Abstract:
In the modern world, Internet has become a more popular place to seek information. And in Internet, Q&A websites are one of the most promising options available to get questions answered. Since its inception, number of users using these sites and accessing the information available in it has increased dramatically. The reason for this popularity is people trust Q&A sites due to the good content that is available. Nevertheless, due to the freedom that exists to ask questions, these sites have become much more difficult to manage because the same question is being asked again and again. Moreover, it has been a hard time for people looking for answers to get the right answer since the answers are scattered everywhere. However, some sites have introduced methods to close these types of questions and mark them as duplicates but requires it to be done manually by searching for questions. Since the same question can be interpreted in many ways this has not being the best solution so far. Also, searching through a large set of questions to identify duplicates will never be easy.

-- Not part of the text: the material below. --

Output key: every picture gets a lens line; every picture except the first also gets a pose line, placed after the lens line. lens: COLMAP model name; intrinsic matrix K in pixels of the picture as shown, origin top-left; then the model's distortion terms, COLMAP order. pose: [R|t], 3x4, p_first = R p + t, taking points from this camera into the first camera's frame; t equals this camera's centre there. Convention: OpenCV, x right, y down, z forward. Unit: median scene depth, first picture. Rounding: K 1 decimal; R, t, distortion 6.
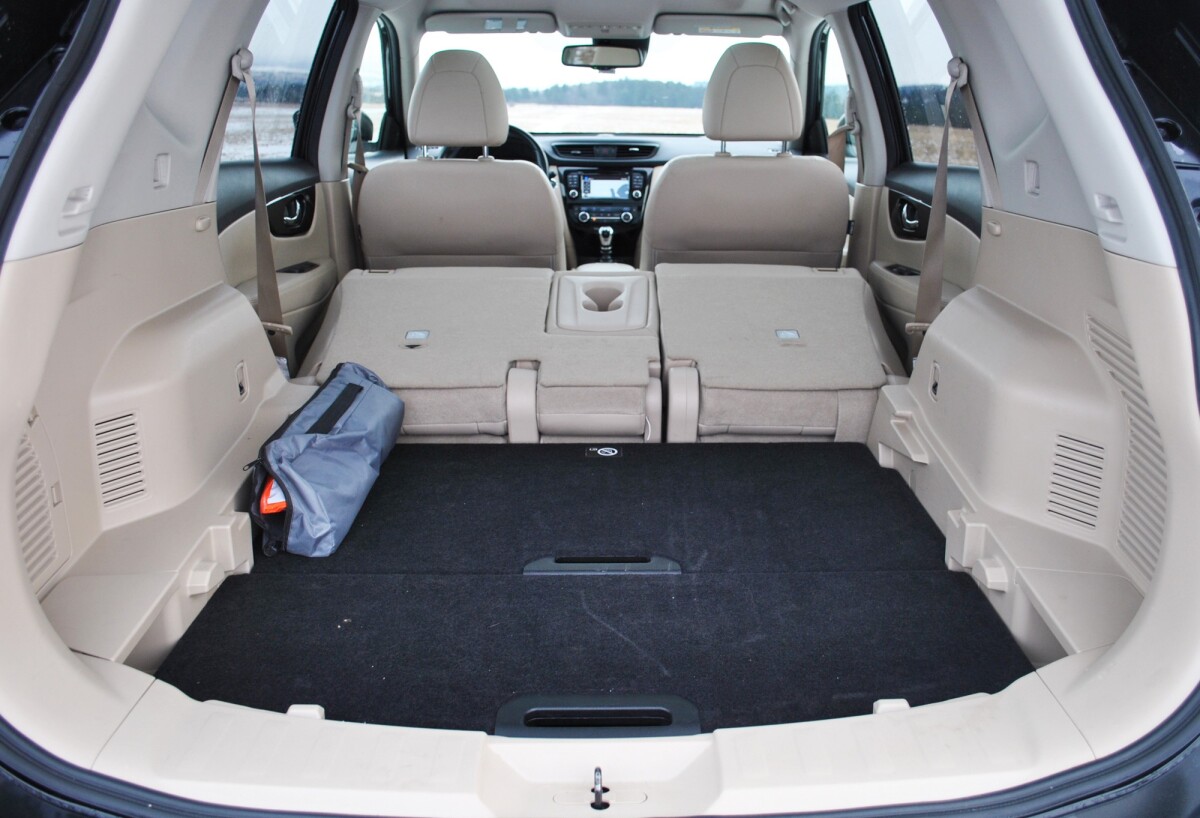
lens RADIAL K [[934.7, 0, 621.3], [0, 934.7, 406.7], [0, 0, 1]] dist [-0.079641, 0.005893]
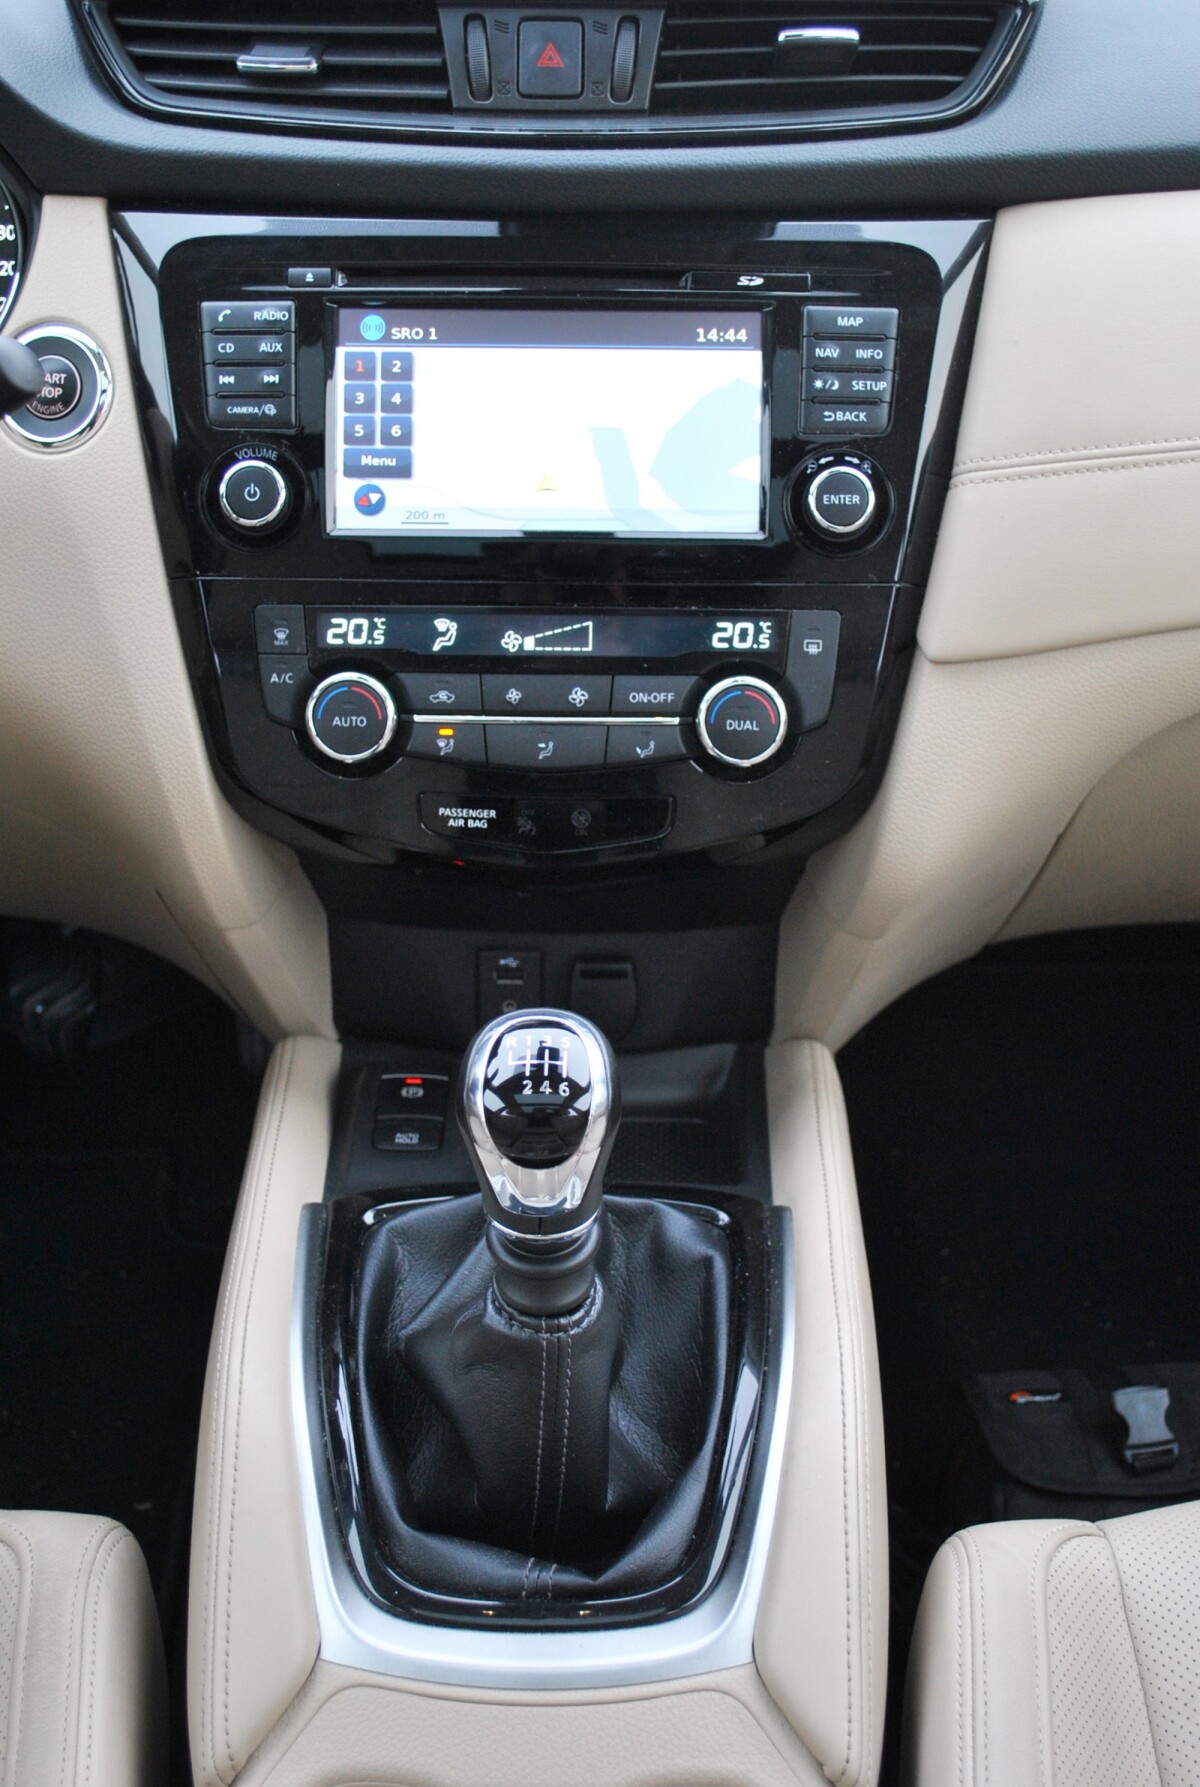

This project presents a portable software library that can be used to identify duplicate questions. The specialty of this library is that it can be incorporated to work as a search engine for any kind of software application. The library is developed with two major components to calculate the semantic similarity. First component uses distributional semantics, which uses a Tfidf matrix and a term co-occurrence matrix. The second component uses WordNet, a lexical ontology database for word sense disambiguation and similarity calculation. The results obtained from the first component is passed on to the second component to do further processing and get more accurate results. Also bigram, a character-based technique is used to manage misspelled words. The uniqueness of this project is that it uses a hybrid approach, both corpus-based and knowledge-based approaches to calculate similarity thus capable of finding documents with both semantically similar and related. The prototype is developed and evaluated with different techniques by using the Stack Overflow’s data dump. Evaluation results show an improvement of accuracy by 15.9% and 16.38% when compared with Apache Solr for recall-rate@5 and recall-rate@10 respectively.